While this lack of mass shootings could be due somewhat to the effect of a legal system that may deal harshly with criminal use of firearms more importantly, says Philippine academic Raymund Narag, an Associate Professor at Southern Illinois University, are the powerful social factors that have a restraining effect on indiscriminate violence. They are deterred in part by hiyâ. It is a Tagalog word meaning shame or embarrassment and avoiding it and sparing one’s family and community from it is often described as a core Philippine value. The idea that someone would engage in such behavior of random wanton violence would be seen as unconscionable and a source of shame that shouldn’t be visited on the family, friends, and community of a potential shooter. As with other Asian cultures, the importance of society and culture at large are paramount and the ties to society and cultural are not to be overridden by the individual self. Narang says the strong ties of Philippine kinship means troubled individuals are more likely to be identified before they become mass shooters. In the US “if you have a problem you are expected to go seek out a mental health professional,” though it entails stigma, access difficulty and financial burden, and “are expected to divulge everything there. You don’t talk to your neighbors or your parents (because the US doesn’t have an engaged culture) where one’s problem is everyone’s problem.” Jose Clemente, a professor of social psychology at the University of the Philippines, says the difference in his country is that community is everything.  “At an early age we are taught to value our families and our relationships” and that that extends on to valuing their communities and developing close-knit relationships. This then makes avoiding hiyâ an important component of being a member of society.
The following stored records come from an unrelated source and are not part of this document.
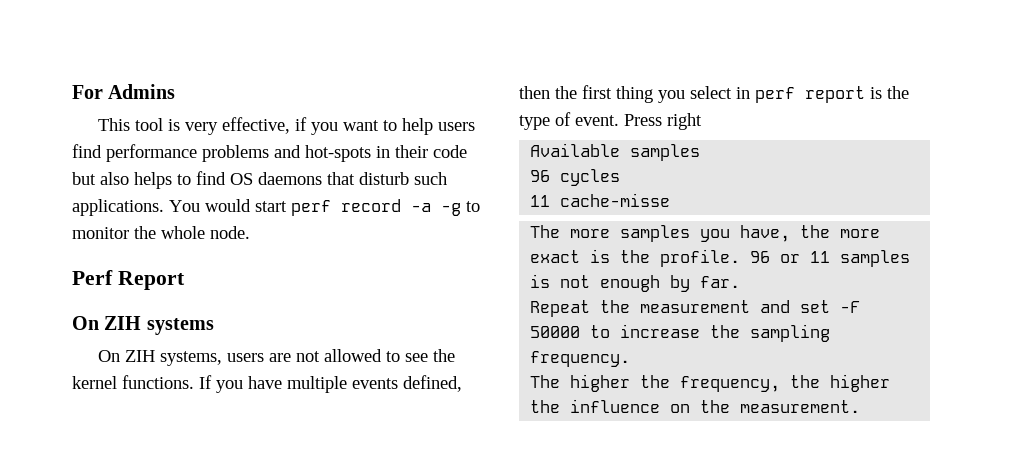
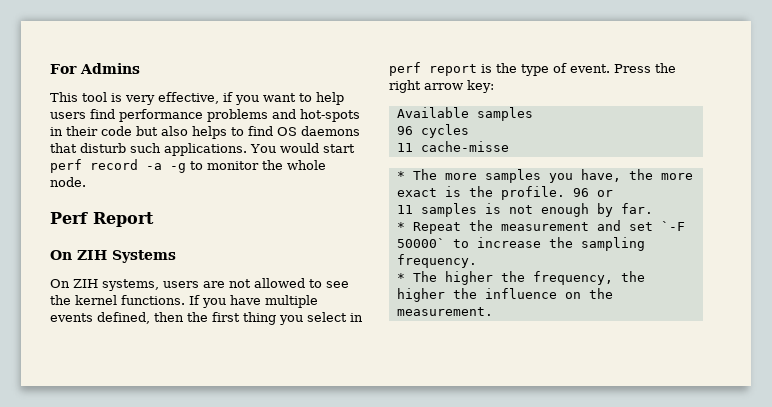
[146,318,214,335] systems -> [112,250,176,263] Systems
(662, 120) none -> [655,63,676,73] the
(702, 121) none -> [424,80,494,93] arrow key:
(671, 200) none -> [396,171,405,180] *
(801, 258) none -> (613, 193) //
(741, 282) none -> [396,222,405,231] *
[840,301,861,313] [530,326,581,338] -F 50000 -> [660,221,685,231] [396,238,445,248] `-F 50000`
(631, 359) none -> [396,273,405,282] *

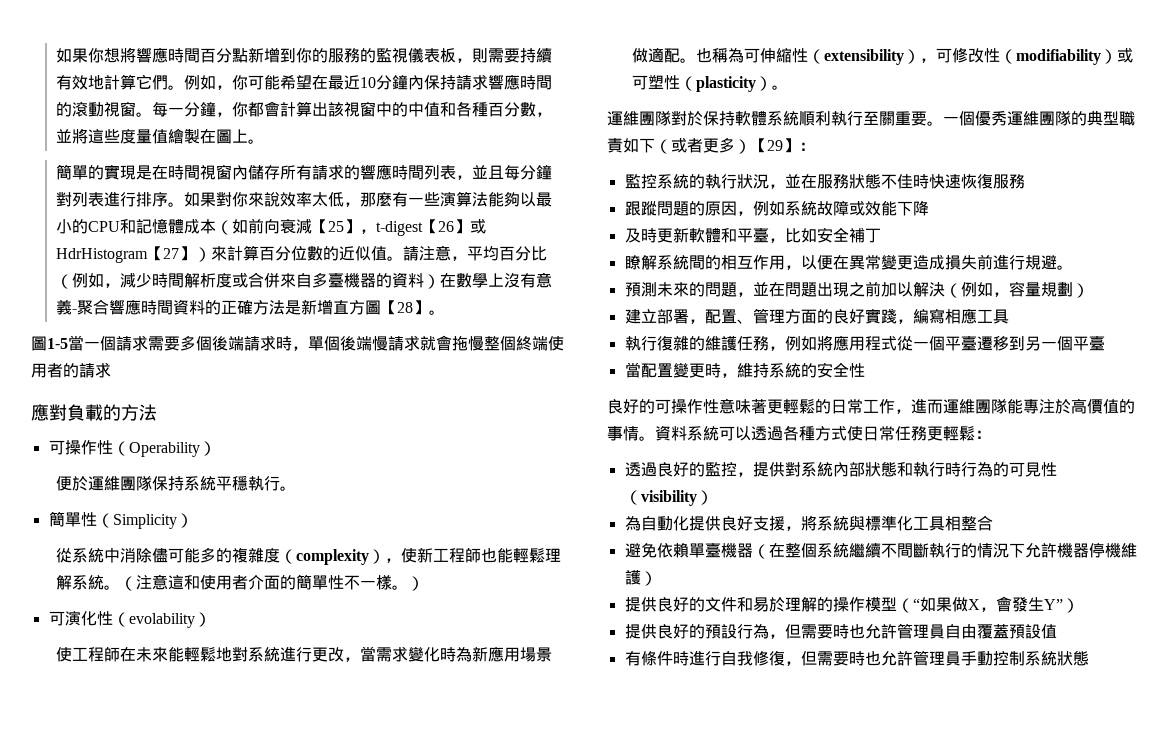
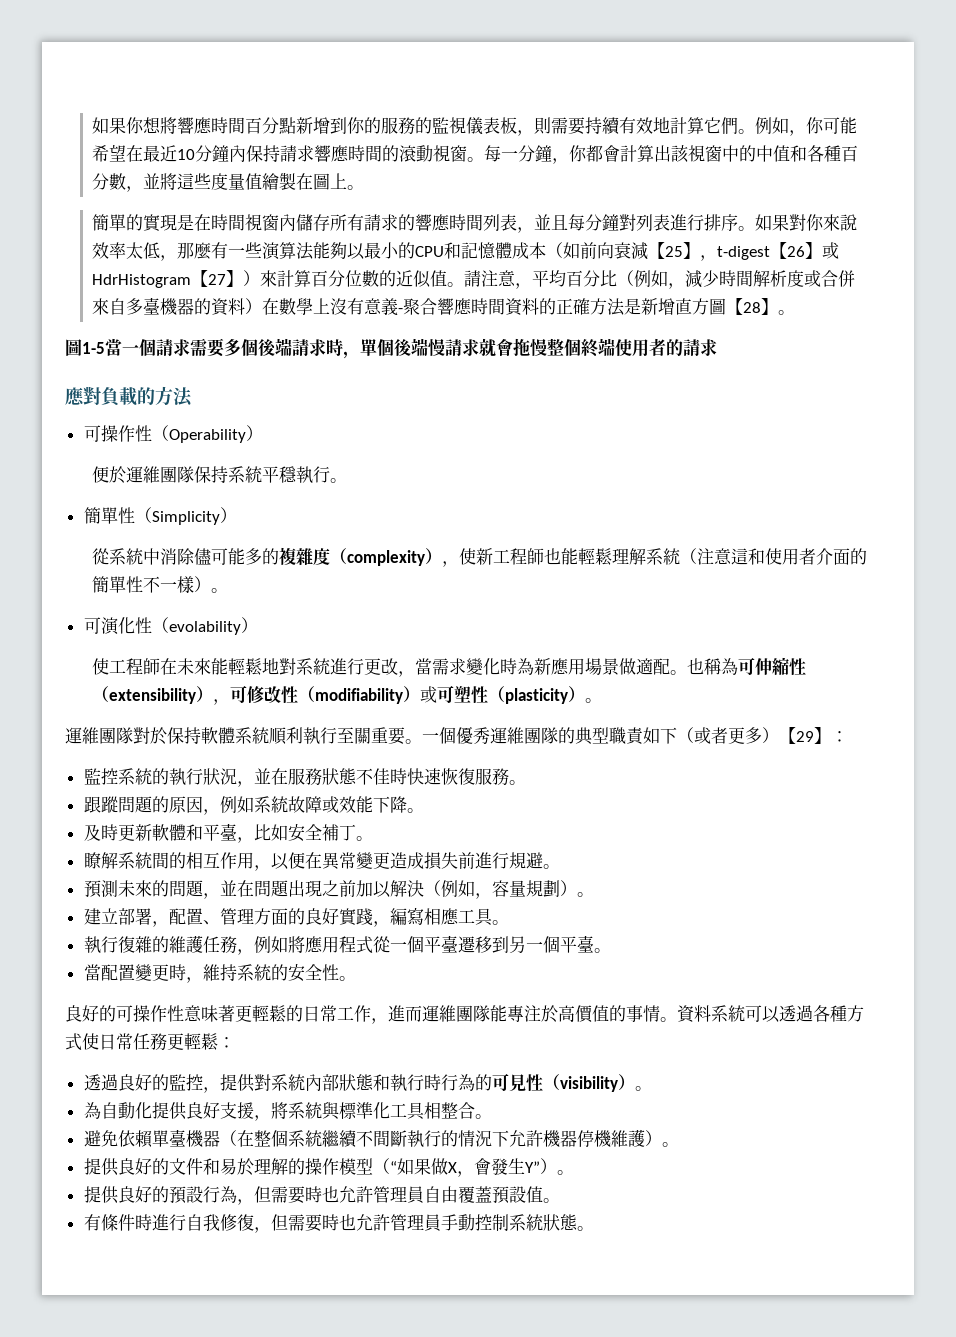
[103,585,120,590] 。 -> (681, 556) none
[391,576,424,591] 。） -> [194,576,229,593] ）。
(1025, 181) none -> [508,780,526,785] 。
(929, 208) none -> [406,808,424,813] 。
(881, 235) none -> [355,836,373,841] 。
(1089, 290) none -> [576,892,594,897] 。
(1009, 316) none -> [491,920,509,925] 。
(1105, 343) none -> [593,948,611,953] 。
(865, 370) none -> [338,976,356,981] 。
(713, 497) none -> [634,1086,652,1091] 。
(993, 523) none -> [474,1114,492,1119] 。
(657, 578) none -> [661,1142,679,1147] 。
(1079, 605) none -> [556,1170,574,1175] 。
(1057, 631) none -> [542,1198,560,1203] 。
(1089, 658) none -> [576,1226,594,1231] 。

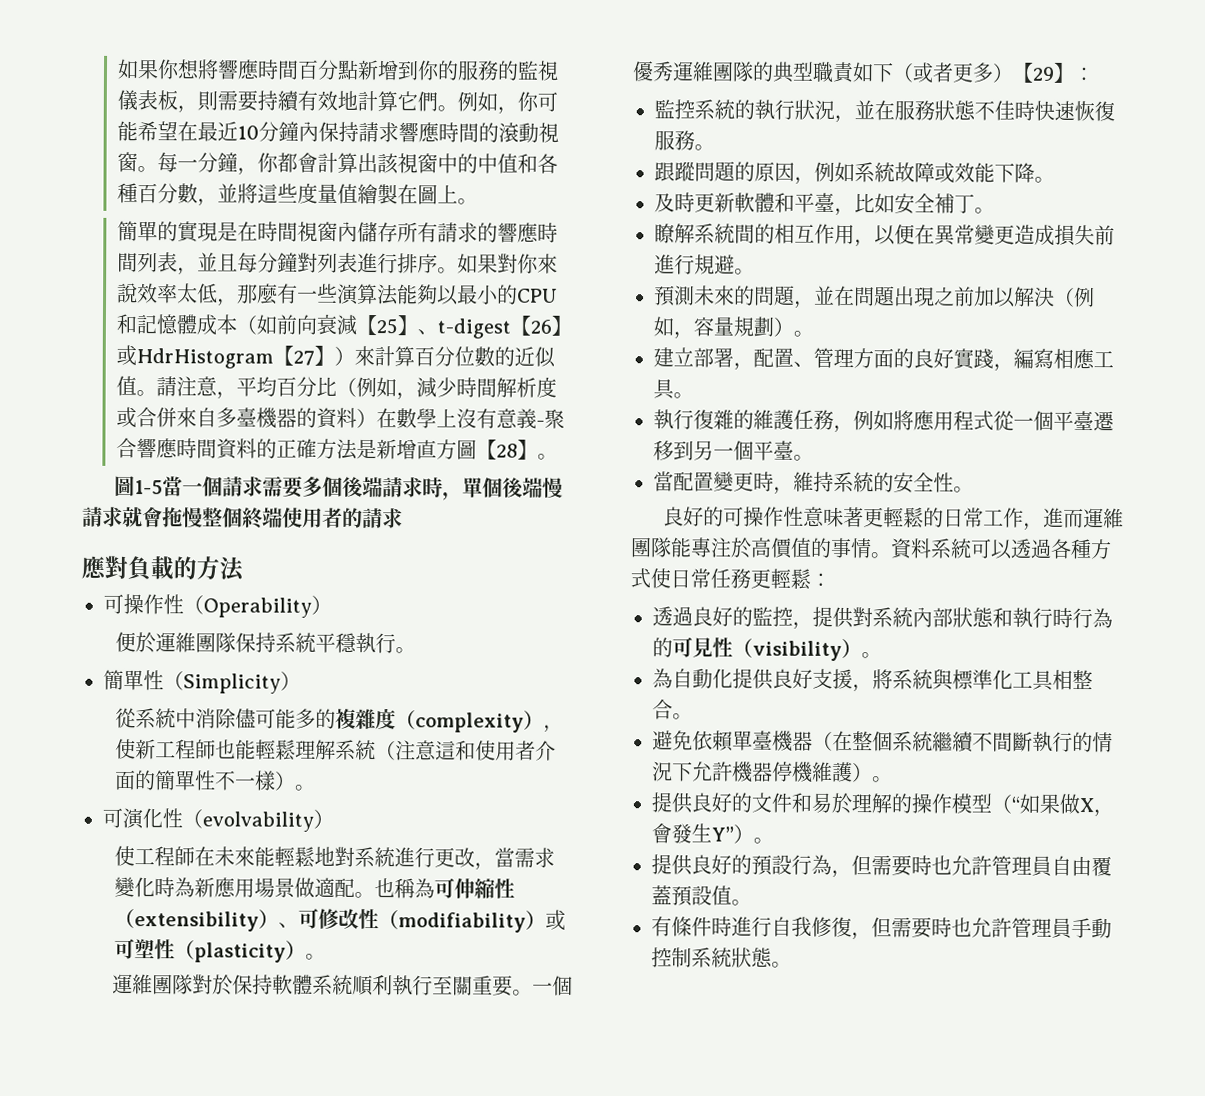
[700,255,718,261] ， -> [417,329,439,335] 、
[168,621,241,635] evolability -> [202,811,314,832] evolvability
[213,699,231,705] ， -> [278,922,300,928] 、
In looking at mental health issues in this country, the idea of community and society and what is acceptable needs greater reinforcement at a younger age, holding individuals responsible for their effect on society as part of that society, and building those close-knit relationships that act as a form of social control rather than leaving individuals to suffer from anomie,  adrift in a society they have weak or distorted connections to. Attention seeking through social media is no substitute for real community connections and a lack of accountability that encompasses more than what is offered by the legal system can lead individuals to have a distorted view of self and community. Trying to fix the problems of a disturbed individual on the cusp of committing violence with a deficient mental health system is a too little too late response. Rather, instilling a sense of community, personal responsibility, and the importance of real life connections to others at a young age may be a more effective response to dealing with the problem of mass shootings.